* Text for analysis
*** Begin section ***

This can't be right - 14% CPU utilization render

Terje wrote on 4/16/2013, 5:42 PM
So, I went out and bought me a new work station. Alienware thing with an Intel Intel Core i7-3930K CPU, 16G of RAM and a GTX-660 video card. Just plugged it in and put Vegas on it. Oh, man, I am disappointed.

This thing renders twice as fast as my old AMD quad core thing, but the AMD is ancient, so the four cores are nowhere near at 75% of the hexacore. Igt should render at at least 3x or better. Geekbench clocks my AMD at 5000 or something, and the Alienware at above 20 000.

I did not expect Vegas to utilize my GPU - I don't think the Kepler architecture is supported yet. I did expect it to be able to utilize my CPU though. A little bit.

Simple project with some quicktime movs with transparency as overlays, some text, a few images, a couple of AVCHD video clips. Render to AVCHD. The CPU Utilization never goes above 15%. On my AMD it never goes above about 40%, so I am not only disappointed with the new box, the old one wasn't being taxed either.

This can't be right though. Why on earth would Vegas only use 14% CPU for rendering? I have (well, actually, Vegas did) set render threads to 16.

Is there anything I can do to make Vegas use my CPU?

Comments

videoITguy wrote on 4/16/2013, 6:01 PM
wooa shame on you for letting Alienware put the 660 card on your tab. Don't know what your expecting....
musicvid10 wrote on 4/16/2013, 6:09 PM
"

Your render is only as fast as the slowest link in the chain. Therein lies your problem, not the new computer or Vegas.
All that 14% means is that your CPU is not the bottleneck.
;?)
Terje wrote on 4/16/2013, 6:50 PM
Seems like that is an issue, yes. I am wondering if Quicktime, which I have very bad experience on Windows with is an issue. I tried the good old Rendertest from John Cline, and I got some encouraging data as regards to GPU rendering.

GPU rendering on: CPU at about 30% - render time 42 seconds
GPU rendering off: CPU at about 50% - render time 182 seconds

So, GPU definitely makes a difference here.

Tried another project with some more complexity, put the project on an SSD, rendering to another SSD to reduce disk overhead. Was not overly impressed with the results, but perhaps it is contributable to QT. Since I have similar projects sitting around for Premiere, I will try that tomorrow.
Terje wrote on 4/16/2013, 6:53 PM
@videoITguy

>> Alienware must have seen you coming ...
>> such light video timeline requirements...if that is your typical workflow,

Dude, next time, before answering questions from someone, take a look in the mirror. If what you see is a huge snooty orifice that appears to be brown'ish in color and containing parts of yesterday's dinner, please refrain from posting anything online it is unlikely that it is going to be helpful, or actually anything but what resembles arrogant yellow'ish fluid.
NormanPCN wrote on 4/16/2013, 7:27 PM
One thing to remember. With a CPU supporting hyperthreading cores, 50% CPU use is really a fully loaded CPU. Hyperthreading gives 10-30% boost. It is not a whole CPU as windows shows it in task manager.

That said, if the application has enough threads in flight you should peg at 90+%.

How many render threads do you have set in preferences?

*** End section ***

* Task 1
In the forum thread about slow Vegas rendering, what does NormanPCN say 50% CPU use really means on a CPU with hyperthreading cores?
* Task 2
Write out the stretch of the forum thread from "So, GPU definitely" through "try that tomorrow.".

[Excerpts from a dataset]
*** Begin section ***

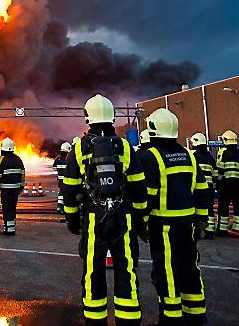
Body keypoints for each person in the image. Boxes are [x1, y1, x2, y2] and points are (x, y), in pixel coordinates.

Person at [63, 95, 148, 326]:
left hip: (93, 217)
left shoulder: (80, 148)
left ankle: (94, 319)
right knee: (126, 269)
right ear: (112, 117)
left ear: (88, 117)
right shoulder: (125, 146)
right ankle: (128, 319)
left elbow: (69, 188)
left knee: (93, 269)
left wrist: (72, 219)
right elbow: (139, 187)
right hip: (123, 218)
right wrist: (140, 221)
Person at [139, 108, 210, 325]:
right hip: (188, 223)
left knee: (167, 269)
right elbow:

*** End section ***

* Exercise solution 1
It means the CPU is fully loaded.

* Exercise solution 2
So, GPU definitely makes a difference here.

Tried another project with some more complexity, put the project on an SSD, rendering to another SSD to reduce disk overhead. Was not overly impressed with the results, but perhaps it is contributable to QT. Since I have similar projects sitting around for Premiere, I will try that tomorrow.